### EXERCISE DIRECTIONS
What lines in the entries hold the string "meshVoxels"? List them.

### WORKING DATA
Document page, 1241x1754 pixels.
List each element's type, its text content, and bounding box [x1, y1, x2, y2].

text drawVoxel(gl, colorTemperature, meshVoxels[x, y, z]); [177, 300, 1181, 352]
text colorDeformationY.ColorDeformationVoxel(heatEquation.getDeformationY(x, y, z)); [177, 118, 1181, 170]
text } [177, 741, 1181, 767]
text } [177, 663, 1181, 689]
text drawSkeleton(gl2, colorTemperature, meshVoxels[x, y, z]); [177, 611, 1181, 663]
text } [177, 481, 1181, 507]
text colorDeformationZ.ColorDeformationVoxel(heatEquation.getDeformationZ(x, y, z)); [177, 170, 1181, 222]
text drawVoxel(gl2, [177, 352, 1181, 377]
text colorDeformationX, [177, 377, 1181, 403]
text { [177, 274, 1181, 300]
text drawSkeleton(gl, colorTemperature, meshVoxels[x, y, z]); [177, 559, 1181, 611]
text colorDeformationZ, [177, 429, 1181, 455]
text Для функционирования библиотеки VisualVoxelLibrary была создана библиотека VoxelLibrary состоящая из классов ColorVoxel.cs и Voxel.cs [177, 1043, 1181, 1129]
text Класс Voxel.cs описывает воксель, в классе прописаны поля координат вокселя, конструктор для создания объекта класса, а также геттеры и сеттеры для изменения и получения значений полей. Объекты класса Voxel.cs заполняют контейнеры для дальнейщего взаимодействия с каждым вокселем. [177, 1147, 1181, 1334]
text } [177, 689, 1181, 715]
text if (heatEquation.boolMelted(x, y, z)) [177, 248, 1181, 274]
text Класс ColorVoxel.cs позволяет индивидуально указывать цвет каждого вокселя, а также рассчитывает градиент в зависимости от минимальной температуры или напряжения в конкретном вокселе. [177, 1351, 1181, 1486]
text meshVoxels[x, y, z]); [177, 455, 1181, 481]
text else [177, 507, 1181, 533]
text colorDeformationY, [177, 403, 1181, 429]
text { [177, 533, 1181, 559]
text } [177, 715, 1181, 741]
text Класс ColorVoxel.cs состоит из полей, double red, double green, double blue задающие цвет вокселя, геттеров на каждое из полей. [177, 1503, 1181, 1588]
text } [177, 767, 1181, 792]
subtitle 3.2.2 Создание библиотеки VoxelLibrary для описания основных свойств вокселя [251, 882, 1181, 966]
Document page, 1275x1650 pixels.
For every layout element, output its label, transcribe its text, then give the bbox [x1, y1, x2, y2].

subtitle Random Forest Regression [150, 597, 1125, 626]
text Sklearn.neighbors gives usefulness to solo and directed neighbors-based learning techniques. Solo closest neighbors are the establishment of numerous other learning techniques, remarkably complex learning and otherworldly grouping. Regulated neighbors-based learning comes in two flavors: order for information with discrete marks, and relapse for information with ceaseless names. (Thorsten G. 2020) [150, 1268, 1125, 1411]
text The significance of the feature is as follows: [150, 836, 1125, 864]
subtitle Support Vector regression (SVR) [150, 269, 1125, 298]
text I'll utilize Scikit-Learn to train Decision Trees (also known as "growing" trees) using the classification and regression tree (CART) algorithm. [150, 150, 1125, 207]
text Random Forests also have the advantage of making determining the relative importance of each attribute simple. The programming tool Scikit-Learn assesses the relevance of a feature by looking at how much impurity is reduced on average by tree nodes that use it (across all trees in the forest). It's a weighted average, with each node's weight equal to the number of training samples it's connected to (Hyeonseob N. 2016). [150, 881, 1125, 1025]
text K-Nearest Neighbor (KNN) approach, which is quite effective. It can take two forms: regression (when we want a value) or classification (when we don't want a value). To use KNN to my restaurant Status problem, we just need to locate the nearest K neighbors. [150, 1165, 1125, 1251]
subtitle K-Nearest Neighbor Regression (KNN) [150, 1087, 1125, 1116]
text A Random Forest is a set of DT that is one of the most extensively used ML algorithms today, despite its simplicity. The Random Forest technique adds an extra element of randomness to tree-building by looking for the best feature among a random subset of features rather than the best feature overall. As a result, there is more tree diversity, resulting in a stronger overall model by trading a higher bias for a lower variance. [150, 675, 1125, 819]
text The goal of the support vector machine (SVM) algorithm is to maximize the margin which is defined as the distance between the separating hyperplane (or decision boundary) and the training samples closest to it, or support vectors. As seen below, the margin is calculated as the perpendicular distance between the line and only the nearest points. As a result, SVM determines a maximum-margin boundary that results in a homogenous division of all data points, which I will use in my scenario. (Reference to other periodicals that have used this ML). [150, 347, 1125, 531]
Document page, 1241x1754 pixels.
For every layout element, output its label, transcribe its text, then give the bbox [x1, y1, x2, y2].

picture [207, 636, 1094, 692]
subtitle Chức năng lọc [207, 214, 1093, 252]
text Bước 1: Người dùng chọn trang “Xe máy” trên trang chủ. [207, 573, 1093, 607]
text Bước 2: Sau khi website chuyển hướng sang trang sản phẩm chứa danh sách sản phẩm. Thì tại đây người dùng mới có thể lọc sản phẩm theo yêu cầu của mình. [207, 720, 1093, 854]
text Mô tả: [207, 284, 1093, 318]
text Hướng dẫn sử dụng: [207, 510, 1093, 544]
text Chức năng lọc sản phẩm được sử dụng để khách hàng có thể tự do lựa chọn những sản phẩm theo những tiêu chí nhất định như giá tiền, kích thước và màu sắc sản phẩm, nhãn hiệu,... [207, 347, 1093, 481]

### TASK RESULT
text drawVoxel(gl, colorTemperature, meshVoxels[x, y, z]); [177, 300, 1181, 352]
text drawSkeleton(gl2, colorTemperature, meshVoxels[x, y, z]); [177, 611, 1181, 663]
text drawSkeleton(gl, colorTemperature, meshVoxels[x, y, z]); [177, 559, 1181, 611]
text meshVoxels[x, y, z]); [177, 455, 1181, 481]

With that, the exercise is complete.